I view Memorial Day as one of somber remembrance reflected through flags, flowers, and services held throughout the country. Here, in Morrow County our small communities and larger villages each offer a service, some of those following a parade.
Originally called Decoration Day, it was founded in May, 1868 by General John Logan, who wanted a day to remember comrades who had died in the Civil War. Flowers decorated their graves. Following World War I it was declared as a day to recognize Americans who died in any war. In May, 1971, Congress declared through the National Holiday Act that Memorial Day would be observed the last Monday in May.
Locally, if one enters Glendale Cemetery from the Gilead Street entrance or the Glendale Avenue entrance on the Memorial Day weekend, the sight of flags fluttering at graves and flowers decorating those and others causes me to pause and reflect.
Jim Morris, with Jenkins-Vaughan Post 97 of the American Legion, said they place over 500 flags at the graves of those who served in the military. This includes the other four cemeteries that comprise the Glendale Union: Bethel, Weston Friends, Woodlawn and Purvis.
The placing of flags began after World War I, he said. Red poppies are also offered by members of the auxiliary for a donation. This money helps fund local veterans who are ill or those who are in Ohio Veterans Hospitals.
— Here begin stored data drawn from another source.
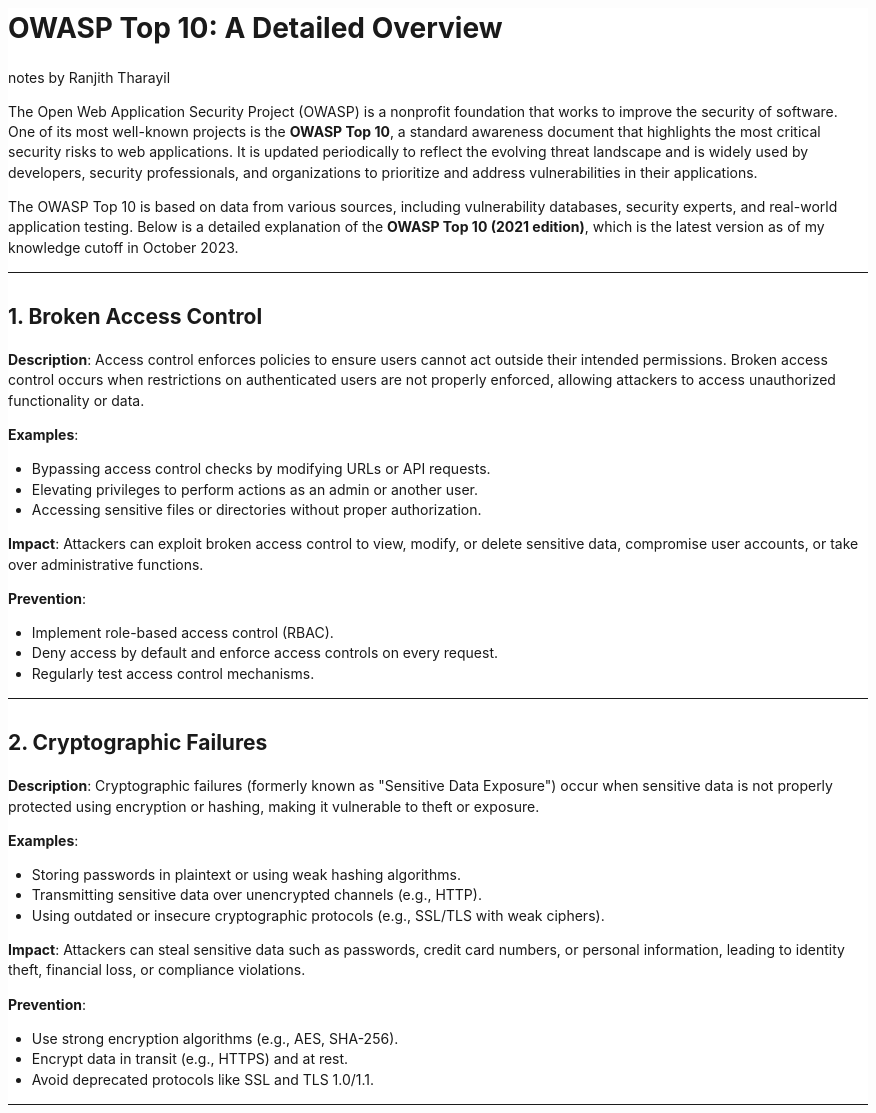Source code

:
# OWASP Top 10: A Detailed Overview
notes by Ranjith Tharayil

The Open Web Application Security Project (OWASP) is a nonprofit foundation that works to improve the security of software. One of its most well-known projects is the **OWASP Top 10**, a standard awareness document that highlights the most critical security risks to web applications. It is updated periodically to reflect the evolving threat landscape and is widely used by developers, security professionals, and organizations to prioritize and address vulnerabilities in their applications.

The OWASP Top 10 is based on data from various sources, including vulnerability databases, security experts, and real-world application testing. Below is a detailed explanation of the **OWASP Top 10 (2021 edition)**, which is the latest version as of my knowledge cutoff in October 2023.

---

## 1. **Broken Access Control**
**Description**: Access control enforces policies to ensure users cannot act outside their intended permissions. Broken access control occurs when restrictions on authenticated users are not properly enforced, allowing attackers to access unauthorized functionality or data.

**Examples**:
- Bypassing access control checks by modifying URLs or API requests.
- Elevating privileges to perform actions as an admin or another user.
- Accessing sensitive files or directories without proper authorization.

**Impact**: Attackers can exploit broken access control to view, modify, or delete sensitive data, compromise user accounts, or take over administrative functions.

**Prevention**:
- Implement role-based access control (RBAC).
- Deny access by default and enforce access controls on every request.
- Regularly test access control mechanisms.

---

## 2. **Cryptographic Failures**
**Description**: Cryptographic failures (formerly known as "Sensitive Data Exposure") occur when sensitive data is not properly protected using encryption or hashing, making it vulnerable to theft or exposure.

**Examples**:
- Storing passwords in plaintext or using weak hashing algorithms.
- Transmitting sensitive data over unencrypted channels (e.g., HTTP).
- Using outdated or insecure cryptographic protocols (e.g., SSL/TLS with weak ciphers).

**Impact**: Attackers can steal sensitive data such as passwords, credit card numbers, or personal information, leading to identity theft, financial loss, or compliance violations.

**Prevention**:
- Use strong encryption algorithms (e.g., AES, SHA-256).
- Encrypt data in transit (e.g., HTTPS) and at rest.
- Avoid deprecated protocols like SSL and TLS 1.0/1.1.

---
I remember my mother talking about Decoration Day when she was in school and at that time, all children carried flowers and marched to the cemetery where a program was held. Later, I marched with the high school band and still later my sons and the next generation, grandson, marched in the Memorial Day parade.
My late husband, a veteran, marched with the Rifle Squad of Post 97 for 40 years. The program in Cardington has always been held at the Civil War Monument in the cemetery.
Gazing across the cemetery at the flag decorated graves I think about those who put on a uniform to serve us. I also ponder the many others, with flowers marking their final resting places, who worked to preserve and continue the function of our communities so they would be there when our loved ones returned.
My father tried to enlist in World War I in 1917 but he was only 14 and they told him to “go home and grow up.” By the time World War II came along they wouldn’t take him because he had four children and was a farmer.
People like him were needed to “keep the home fires burning,” for those in the military service as they returned to resume their lives.
The cemetery is the final resting place of our forefathers and people who worked hard and contributed to where we are today. On May 28 Glendale Cemetery, as in cemeteries across the United States, ceremonies will be conducted remembering those veterans who gave so much for us.
I will have the entire history of Glendale Union Cemetery next week.
70 years ago, Memorial Day, 1938: Spanish-American War Veteran and Bucyrus Attorney William Beers stated in his Memorial Day address at Glendale Cemetery that all was obviously not well in the United States due to efforts being made to overthrow our form of government and the evidences of moral, intellectual and social decay. He said that eternal vigilance was required to perpetuate the nation.
The Cardington Rotary Club, No 4683 of Rotary International, was presented its charter. A total of 190 Rotarians from 13 Rotary Clubs attended the Ceremony held in the Cardington School cafeteria. F. O. Van Sickle was the Cardington Chapter’s first president. There were 26 charger members. Judge Karl Miller, a Cardington native, then living in Kansas, first suggested the formation of a Rotary Club in Cardington in 1925.
50 years ago, May, 1968: Jesse, Frank and Fred Jones, brothers, held a reunion in the Cardington home of Fred Jones. They had not been together for 44 years.
Judy Lamson of Cardington was named as one of nine finalists in the Miss Heart of Ohio contest. Patricia Hachten of Marion won the crown.